Given text |
★ ★ ★ ★

But perhaps that is the answer—to create our own meaning, rather than searching for it in something external. Existentialist thinkers like Jean-Paul Sartre argued that meaning is not inherent but must be constructed by each individual. Some find it in love, in family, in art, in knowledge, in creation. Others find it in simple existence, in the act of living itself. There is no right or wrong answer, only the one that makes life worth it for you.
We are like morning dew, evaporating with the rising sun. Every second slips away like sand through an hourglass. But that is not a reason for despair. It is a reason to celebrate. Life is precious precisely because it is fragile. It is valuable because it is brief.

★ ★ ★ ★

The tasks |
1. In the passage above on the meaning of life, why is the brevity of life presented as a reason to celebrate rather than to despair? Answer in one to three sentences.
2. Answer these questions on the passage above about the meaning of life:
(a) Which existentialist thinker does the passage name?
(b) To what does the passage compare people?
(c) According to the passage, how does every second slip away?
3. Write the next part of the passage on the meaning of life, picking up after its final sentence.

Material |

★ ★ ★ ★

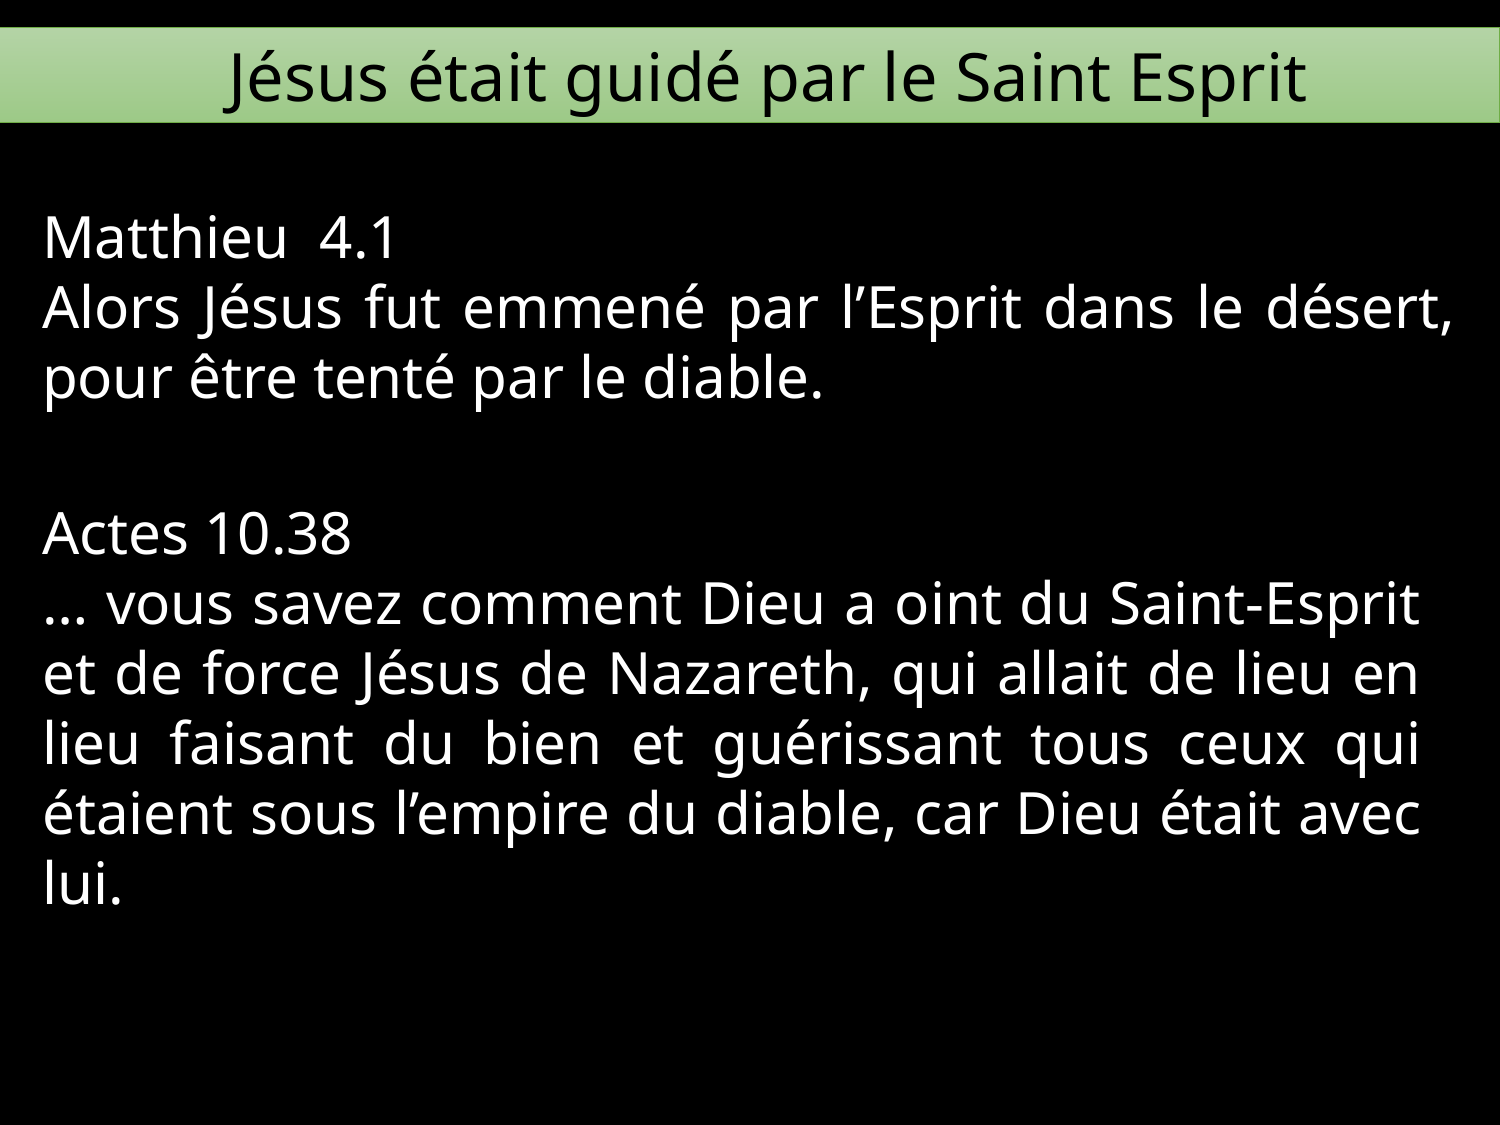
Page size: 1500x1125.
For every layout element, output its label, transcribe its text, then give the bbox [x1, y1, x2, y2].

★ ★ ★ ★

Responses for each task |
1. The passage holds that life is precious precisely because it is fragile and valuable because it is brief. The fleeting nature of existence is therefore what gives life its worth, and that makes it cause for celebration rather than despair.

2.
(a) Jean-Paul Sartre.
(b) Morning dew, evaporating with the rising sun.
(c) Like sand through an hourglass.

3.
If we lived forever, would we cherish life the same way? Would a sunset be as breathtaking if we knew we would see an infinite number of them? Would love be as deep if we did not know it could be lost? Would any moment hold meaning if there was no end to contrast it? Albert Camus argued that the absurdity of life—the tension between our desire for meaning and the universe’s indifference—should not lead to despair, but to rebellion. Instead of resigning ourselves to nihilism, we should embrace life, reveling in the experiences it offers, even in the face of its impermanence.
Perhaps death is not the enemy we make it out to be, but rather the force that gives life its urgency. The reminder that we must live fully, love fiercely, and embrace the present.
Because in the end, all we have is now.